Harcèlement : Derrière la guerre des sexes, la lutte des classes

Pour abuser de son pouvoir, encore faut-il en avoir.

Pauline Graulle  • 18 octobre 2017 abonné·es
Harcèlement : Derrière la guerre des sexes, la lutte des classes
© photo : Yann COATSALIOU/AFP

Harvey Weinstein aurait-il pu violer et abuser sexuellement autant de femmes pendant si longtemps s’il n’avait été qu’un sous-fifre de l’industrie du cinéma américaine ? La réponse est évidemment non. Voilà ce que nous rappelle le triste drame hollywoodien qui se joue en ce moment sous nos yeux : aussi célèbres et riches soient-elles, toutes ces actrices passées par les griffes du magnat de la production étaient, avant tout, ses employées – actuelles ou potentielles.

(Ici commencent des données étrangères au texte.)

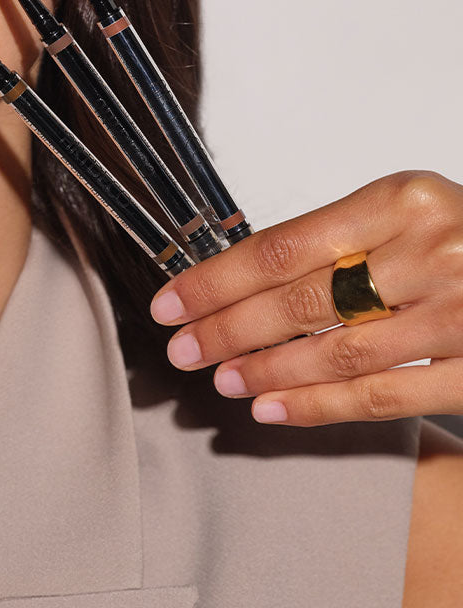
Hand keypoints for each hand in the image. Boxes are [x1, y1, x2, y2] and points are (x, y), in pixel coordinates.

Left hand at [149, 171, 462, 425]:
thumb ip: (338, 239)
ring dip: (268, 370)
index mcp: (403, 199)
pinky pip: (388, 396)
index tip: (173, 300)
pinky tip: (275, 408)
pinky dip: (322, 406)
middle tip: (182, 347)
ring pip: (341, 351)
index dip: (218, 278)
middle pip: (304, 298)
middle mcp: (434, 250)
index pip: (284, 245)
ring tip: (221, 379)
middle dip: (228, 327)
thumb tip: (239, 278)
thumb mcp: (406, 209)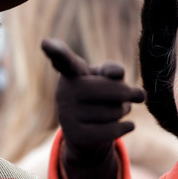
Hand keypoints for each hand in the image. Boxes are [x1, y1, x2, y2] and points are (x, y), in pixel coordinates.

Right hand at [41, 38, 144, 178]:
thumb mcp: (104, 77)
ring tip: (118, 109)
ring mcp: (67, 114)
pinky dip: (126, 127)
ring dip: (125, 110)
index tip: (46, 44)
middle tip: (131, 94)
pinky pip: (112, 130)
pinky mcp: (75, 134)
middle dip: (127, 93)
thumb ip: (113, 69)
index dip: (56, 51)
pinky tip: (129, 125)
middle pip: (113, 89)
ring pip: (115, 111)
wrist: (84, 131)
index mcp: (71, 72)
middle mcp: (64, 91)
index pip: (64, 60)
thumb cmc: (97, 95)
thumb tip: (118, 74)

Invitée sur le plateau du « Quotidien » (TMC) la semaine dernière, l’actrice française Florence Darel sous-entendait d’ailleurs combien le fait d’être déjà en contrat sur une série à l’époque de sa rencontre avec Weinstein lui avait « psychiquement » facilité la tâche pour refuser ses avances…

C’est une lapalissade de le dire : pour abuser de son pouvoir, encore faut-il en avoir. Or, dans ce monde du travail hyperconcurrentiel et miné par le chômage, à qui revient le vrai pouvoir – celui de faire ou de défaire une carrière ? Aux hommes, évidemment, qui continuent d’occuper, en France, près de 80 % des emplois de direction dans le secteur public, 73 % des postes de chef d’entreprise, et les trois quarts des sièges aux conseils d’administration du CAC40.

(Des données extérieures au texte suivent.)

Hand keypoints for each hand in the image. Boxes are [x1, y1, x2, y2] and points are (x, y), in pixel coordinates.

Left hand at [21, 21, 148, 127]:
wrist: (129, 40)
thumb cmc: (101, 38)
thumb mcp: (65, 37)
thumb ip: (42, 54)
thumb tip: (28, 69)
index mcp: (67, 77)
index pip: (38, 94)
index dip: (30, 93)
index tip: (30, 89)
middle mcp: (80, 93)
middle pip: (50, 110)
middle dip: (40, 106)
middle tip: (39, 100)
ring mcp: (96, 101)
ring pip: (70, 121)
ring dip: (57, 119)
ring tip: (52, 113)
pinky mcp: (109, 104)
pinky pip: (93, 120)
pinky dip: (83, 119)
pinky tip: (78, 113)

Le « troussage de domestique », l’ignoble expression dont Jean-François Kahn avait usé pour qualifier l’affaire DSK en disait long sur cet entremêlement séculaire entre pouvoir professionnel et domination masculine. Dans son ouvrage sur les raisons de l’omerta entourant « l’affaire Baupin », Sandrine Rousseau souligne combien l’influence de l’élu au sein d’EELV lui a trop longtemps servi d’anneau de Gygès. On ne s’étonnera pas, non plus, que, parmi les centaines de témoignages rassemblés sous le hashtag #Balancetonporc qui pullulent aujourd’hui sur les réseaux sociaux, les scènes d’abus relatées soient le plus souvent le fait de supérieurs hiérarchiques.

La société n’étant plus suffisamment patriarcale pour assurer l’impunité aux abuseurs sexuels au simple fait qu’ils sont « dans leur bon droit » d’homme, la domination masculine a désormais besoin d’un autre vecteur pour perdurer. De par sa structure même, l’impitoyable monde du travail produit par le néolibéralisme lui offre un relais (le dernier ?) pour continuer à se déployer. Aujourd’hui, tout le monde parle : c’est un progrès qui montre que la vieille idée de la « promotion canapé » est passé du côté de l’inacceptable. Mais faire sauter véritablement le couvercle de la domination masculine passera nécessairement par un profond changement des « superstructures » professionnelles.